Figure 15b shows the microstructure of zone in Figure 15a, which is the softening zone with different softening degree varying with the location, and microstructure changing with the location is observed in this figure. The enlarged views of zones (c) and (d) are shown in Figure 15, respectively. A lot of tempered martensite phase is observed in (c), while martensite phase in (d) is only slightly tempered. The volume of the tempered martensite phase was determined by the temperature history, especially the highest temperature and the time above the tempering temperature [25]. Figure 15e shows the microstructure of zone in (a), which is the base metal of B1500. As shown, base metal was made of single martensite phase, produced by hot stamping.

In this paper, fracture modes of IF, PF I and PF II were found in the welded B1500 joint, and the fracture positions were observed either in the nugget zone or the transition zone between the nugget and the upper critical zone. In fact, significant softening was observed in the softening zone of the joint.

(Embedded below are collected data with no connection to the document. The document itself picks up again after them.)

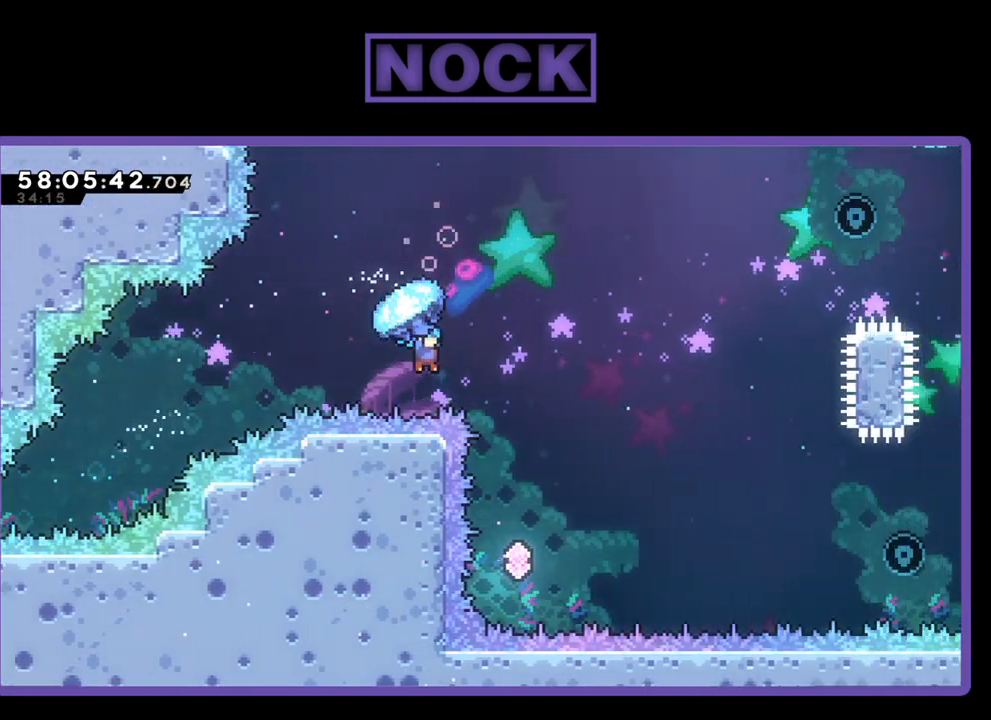
{"buttons": ["DPAD_LEFT"], "right_stick": "center", "events": [[167, "R2", "up"], [200, "DPAD_LEFT", "down"]]}
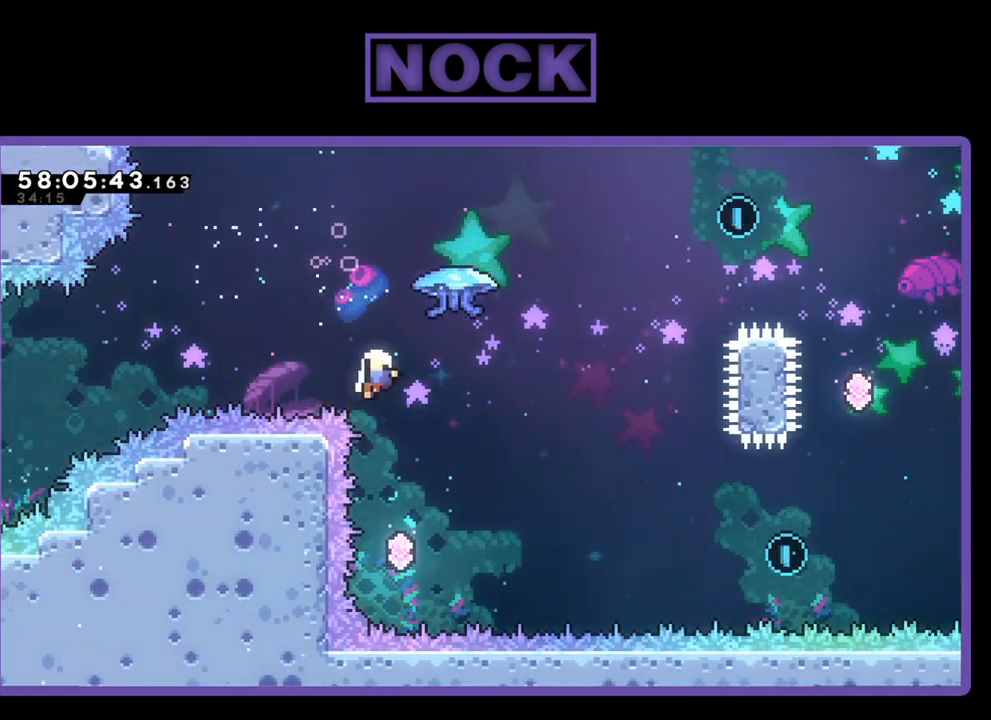
{"buttons": [], "right_stick": "center", "events": [[33, "DPAD_LEFT", "up"], [100, "DPAD_RIGHT", "down"], [267, "DPAD_RIGHT", "up"]]}
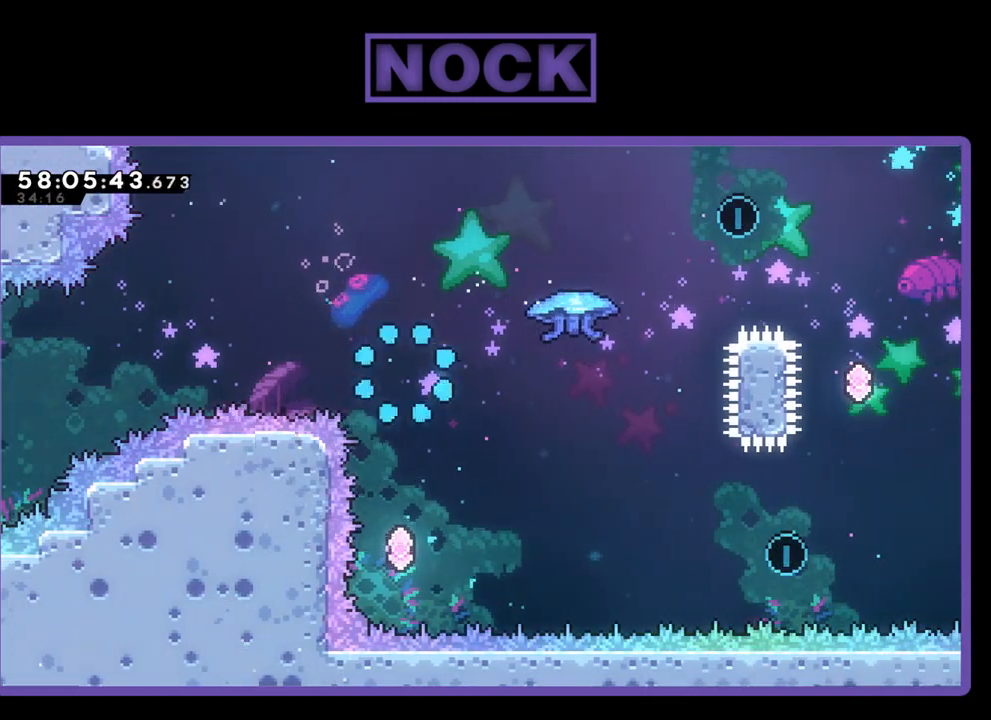
{"buttons": [], "right_stick": "center", "events": []}
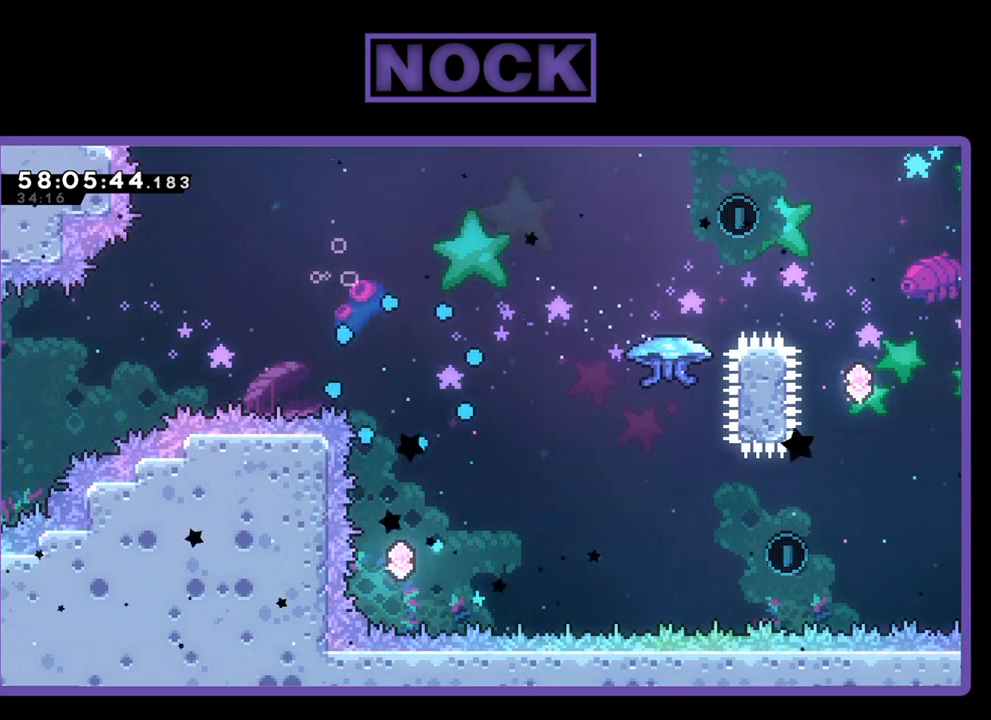
{"buttons": ["R2"], "right_stick": "center", "events": [[200, "R2", "down"]]}
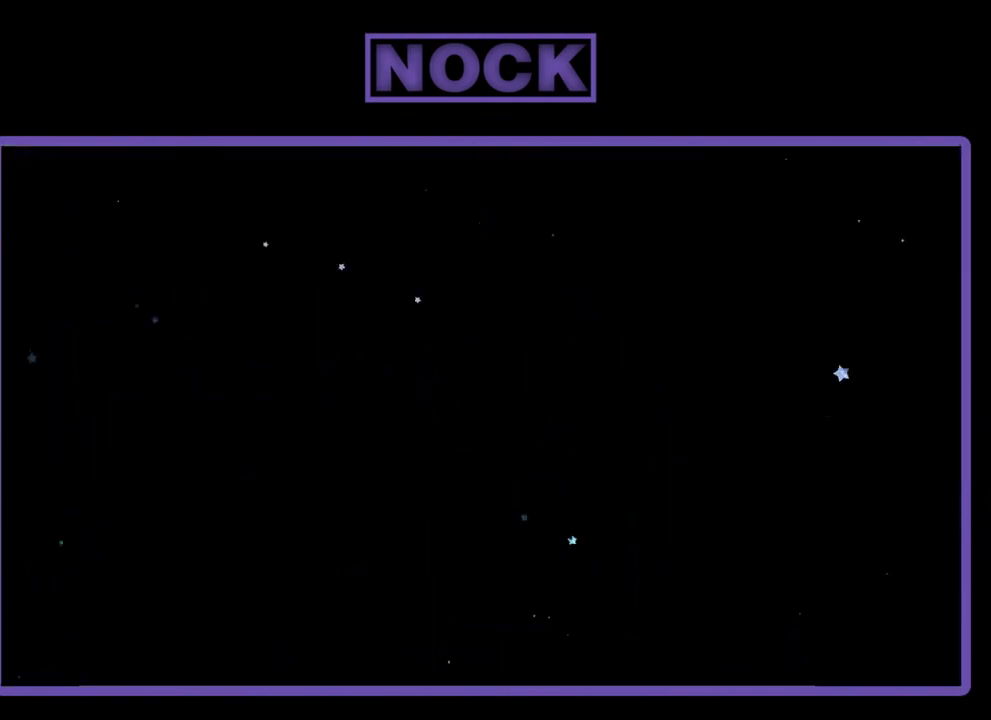
{"buttons": ["R2"], "right_stick": "center", "events": []}
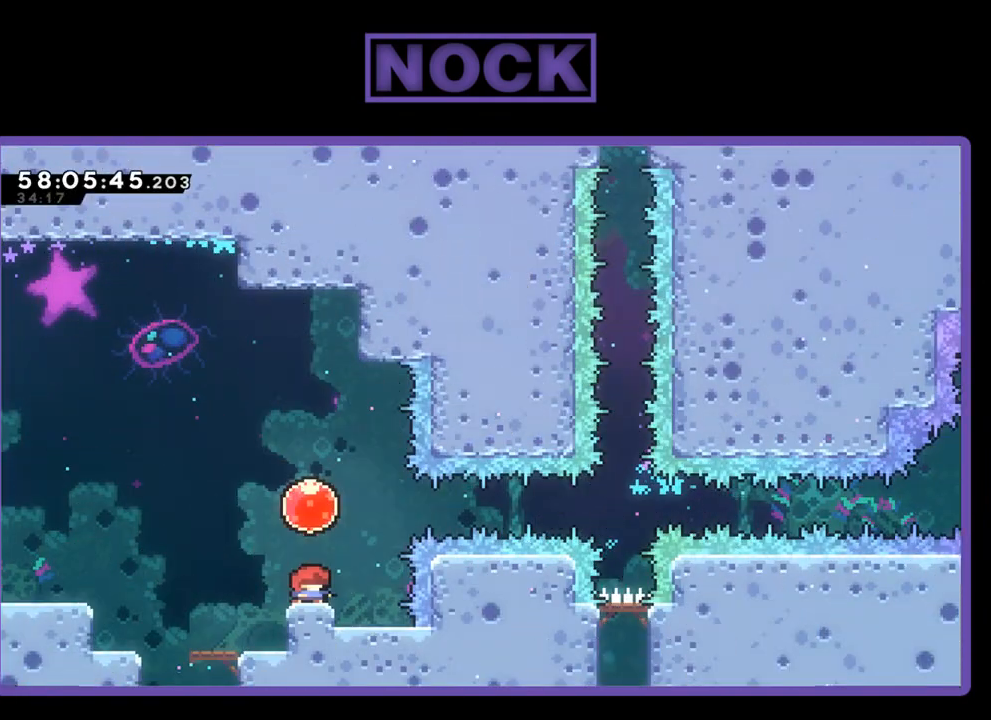
{"buttons": ["CROSS", "R2", "DPAD_RIGHT"], "right_stick": "center", "events": [[333, "CROSS", "down"], [467, "DPAD_RIGHT", "down"]]}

And the fracture could happen in the softening zone when the nugget diameter was further increased without spatter by new welding schedules, e.g., multiple pulses, larger electrode force. And this research will do in the future.

5. Conclusions

In this paper, fracture mode of the resistance spot welded B1500 lap-shear joint was investigated by experimental test. Joint characteristics that affected the fracture mode were discussed. The following conclusions were obtained:

(1)

Three fracture modes (IF, PF I and PF II) were found in lap-shear test of resistance spot welded B1500 joint. With the increase of nugget diameter, the fracture mode tended to change from IF to PF. Fracture route of IF extended along the interface of the nugget, while route of PF extended along the transition zone between nugget and upper critical zone. The PF II mode had the maximum lap shear force and fracture energy.

(2)

At the welding current of 5.6 KA, IF mode initiated at the sheet interface and propagated towards the FZ and failed through the sheet. At higher welding currents and thus larger nugget size, a fracture mode will transit from IF to PF mode. For PF I mode, the fracture initiated at the FZ/UC zone and propagated along the thickness of the nugget, thus the nugget was pulled out from one sheet. For PF II mode, during which the failure initiated at the SCHAZ where the softest zone occurred and propagated to the BM side, indicating more reliability of the welds.

(3)

Obvious hardness decrease was observed in the transition zone of B1500 joint, which could provide the reason for route of PF I extending along this zone. This phenomenon can be explained with the formation of the delta ferrite at the fusion boundary due to the relatively high amount of alloying element in the hot-stamped boron steel. Fluctuation of the hardness in the transition zone led to the existence of both PF I and PF II at the same welding current.